А на следующий день Санька просто убежал от обещанной идиллии, от "повышения" по службе и материальных благ. Уволился резко, не пытаясь успокоить расстроенную, не находящую себе места Мэри, и исчез вместе с семьей в южном направлении.
 
"Спугнула", - думала Мэри. "Вовремя смылся", - думал Санька. Мы не в Америке (хотя уже и у нас прецеденты бывают ) - до жалобы на "сексуальные домогательства" по отношению к зависимому по работе дело не дошло.
 
Санька с домочадцами снял неплохую квартиру в одном из маленьких негевских городков, нашел непыльную работенку, жена с тещей на пособии и пенсии, малыш растет здоровеньким, все хорошо.
 
   Последствия умопомрачительной недели любви у Мэри сложились печальнее.
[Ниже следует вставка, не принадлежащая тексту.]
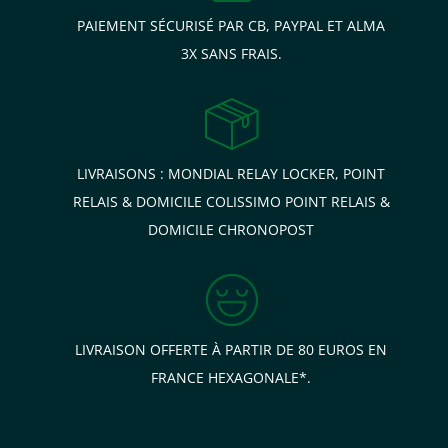
PAIEMENT SÉCURISÉ PAR CB, PAYPAL ET ALMA
3X SANS FRAIS.
LIVRAISONS : MONDIAL RELAY LOCKER, POINT
RELAIS & DOMICILE COLISSIMO POINT RELAIS &
DOMICILE CHRONOPOST
LIVRAISON OFFERTE À PARTIR DE 80 EUROS EN
FRANCE HEXAGONALE*.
Разочарование, пустота, депрессия, отпуск для лечения стресса, но самое страшное: в первый раз за свои 35 не добилась желанной и осязаемой (еще как!) цели. В голове стучало: "Могла же на их семейку заявить, пособие-то его Динка незаконно получает. Какая же она мать-одиночка, если такой буйвол рядом. Сразу бы, небось, ко мне прибежал. Нет, это подло...", - отметала Мэри гадкие мыслишки. (Ну прямо, как в анекдоте про Ленина. "Н.Крупская рассказывает пионерам: "Отдает Ильич маленькому сорванцу-футболисту тряпичный мячик, случайно залетевший в открытое окно кремлевской квартиры, и лишь слегка журит проказника. А ведь мог бы бритовкой по глазикам...")
 
   Не поддалась Мэри на подлянку и судьба, наконец-то, отнеслась к ее позывам и порывам благосклонно. Буквально через месяц выскочила женщина замуж (молитвами Саньки, наверно) за смуглого красавца, силача Элада, богатенького таксиста с собственной виллой. Родился у нее мальчик, почему-то светленький и синеглазый, в дедушку-блондина, по ее утверждениям. Элад не нарадуется на маленького человечка и очень гордится, что пацанчик беленький, "породистый", незаурядный, "машу-машу". А у Мэри опять небольшое пузико обозначилось. Баацлаха!